I asked White in an email if he agreed that the crowd at Violette is mainly boomers. “I can tell you,” he wrote diplomatically, “that we enjoy visits from many guests of a more distinguished age during our lunch service, though more of a variety of customers usually come for dinner.”

Yep, lunch was mainly women “of a distinguished age,” and while there was a greater cross-section at dinner, it was still mainly boomers. The reason is not complicated. People have grown up with the restaurant. “I can tell you that I was very adamant about making major changes when I first arrived,” White wrote, “but I quickly learned that we have many regulars who come and expect things a certain way. So, I’ve instilled small changes, including the addition of a mushroom-and thyme-infused pearl couscous, while keeping myself open to the desires of our customers.”

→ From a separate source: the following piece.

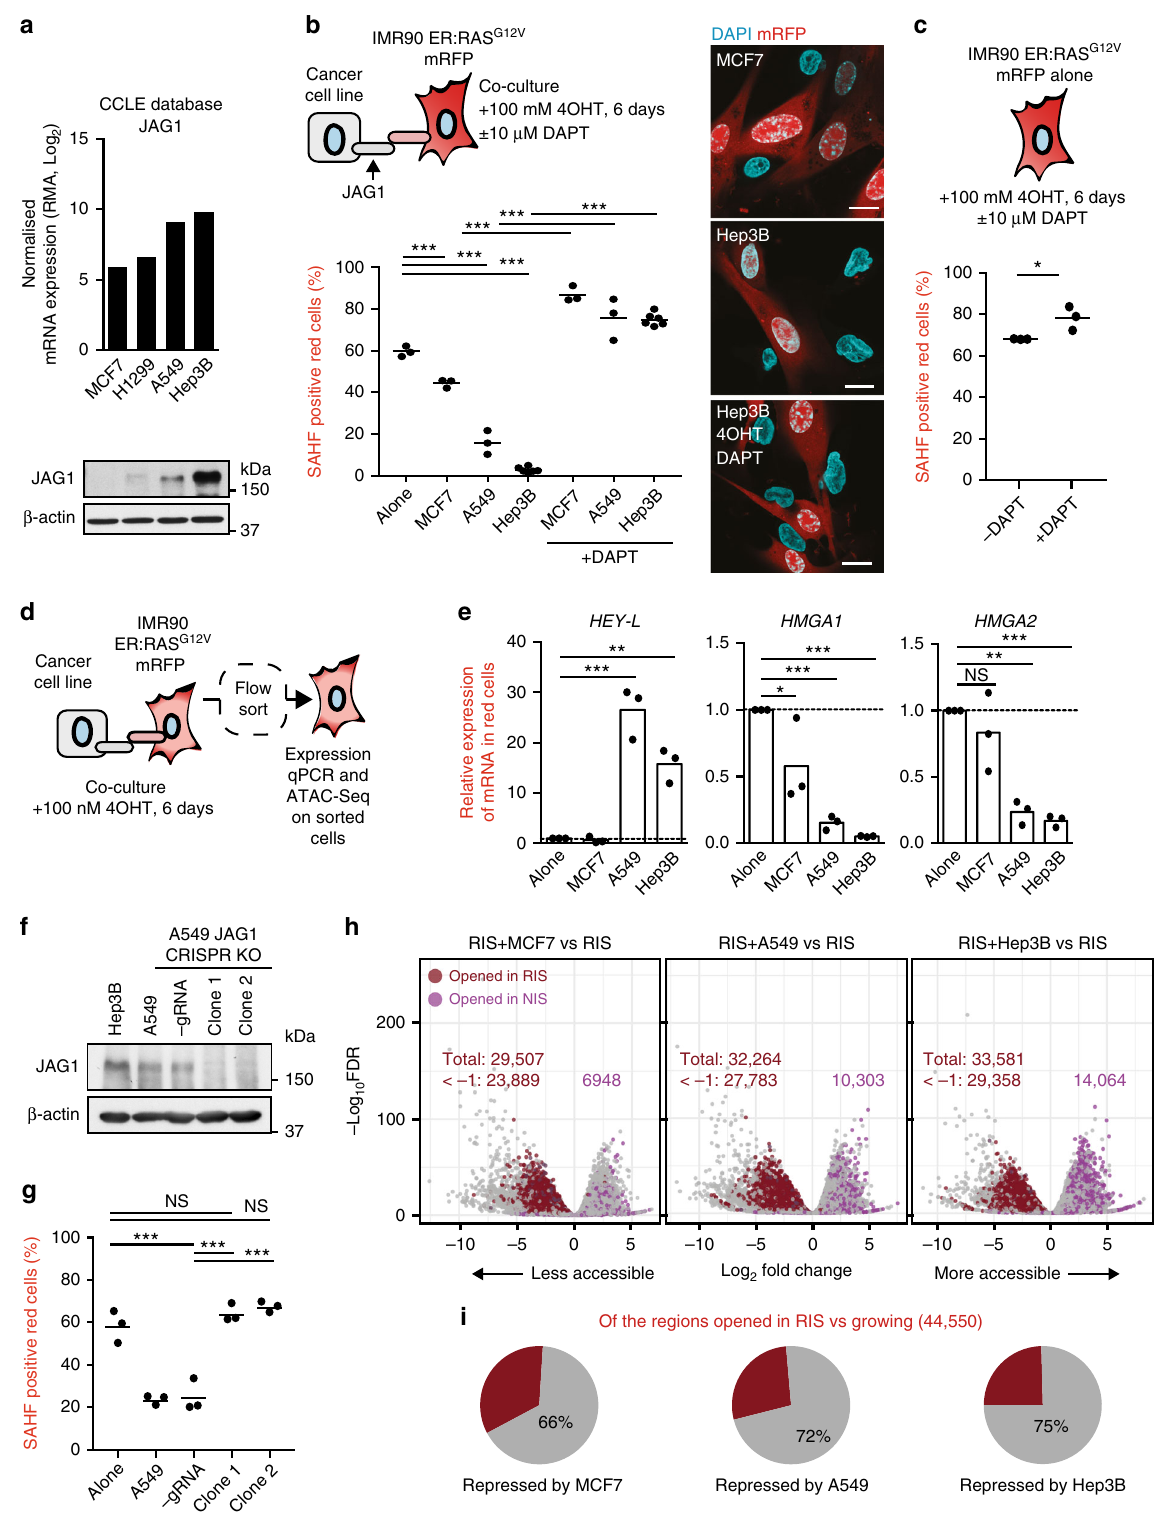
(Supplementary Fig. 5b) with the majority of opened regions mapping to enhancer, intergenic, intronic and repeat regions (Fig. 4e). Many of these repeat regions were further annotated as long interspersed elements, long-terminal repeats, short inter- spersed elements and simple repeat regions (Supplementary Fig. 5c, d), although these values may be underestimated due to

The best dish I sampled during my two visits was slices of duck breast roasted in a classic blend of coriander, cloves, and anise. What made the dish for me was the dark sauce on which it sat. White describes it well: “Our espresso reduction combines elements that I particularly enjoy — coffee and chocolate, with the aromatic and defined flavors of a sweet red wine.” Imagine a Frenchified mole.

The rest of the menu is other classic dishes such as coq au vin (my lunch choice), beef bourguignon, quiche Lorraine, onion soup, escargots, chicken breast stuffed with goat cheese, a crispy filet of trout, and steaks with a choice of sauces, like classic peppercorn. All of these made it to my lunch and dinner tables and all earned raves.

It felt good to be old at Violette.

Octane, the coffeehouse that is also home to the Little Tart Bake Shop, has garnered raves from me and everyone else. The crowd is young countercultural capitalists, yin to the yang of my hippie youth. The important thing is that everyone — from the staff to the clientele — is as sweet as the meringue I devoured there.

They are also undoubtedly more patient than the decrepit. For them, the long wait for a bowl of ramen flies by faster than youth itself. It’s a process. At 5 p.m., you can get a guaranteed seat if you’re among the first 40 or so to arrive. Stand in line for a number. Then stand in line at the cash register. The remaining folks, and there were many, line up in the hall outside, hoping they too will be served. The time factor caused a couple of friends to blow off dinner with me.

It’s sad to be old and alone at Octane.

But Wong’s ramen banishes all such feeling. I chose the beef — tomato broth with chunks of rib-eye steak, a shoyu egg, and fat carrots, redolent of star anise, cilantro, and cinnamon (like my duck at Violette!). There was another with a soy broth and pork belly. I also gnawed on sweet, twice-fried Korean chicken wings, scattered with toasted sesame seeds, served with countervailing, sour pickle bits. The food is intended as a preview to the new restaurant, Ton Ton, Wong is planning for Old Fourth Ward.

The platitude that “age is just a state of mind” always makes me laugh. Tell it to my gym-wrecked rotator cuff. But, hey, Jesus heals the ailing and invites you into heaven. Yeah. Think of these chefs as Jesus. Age matters little when paradise is at hand.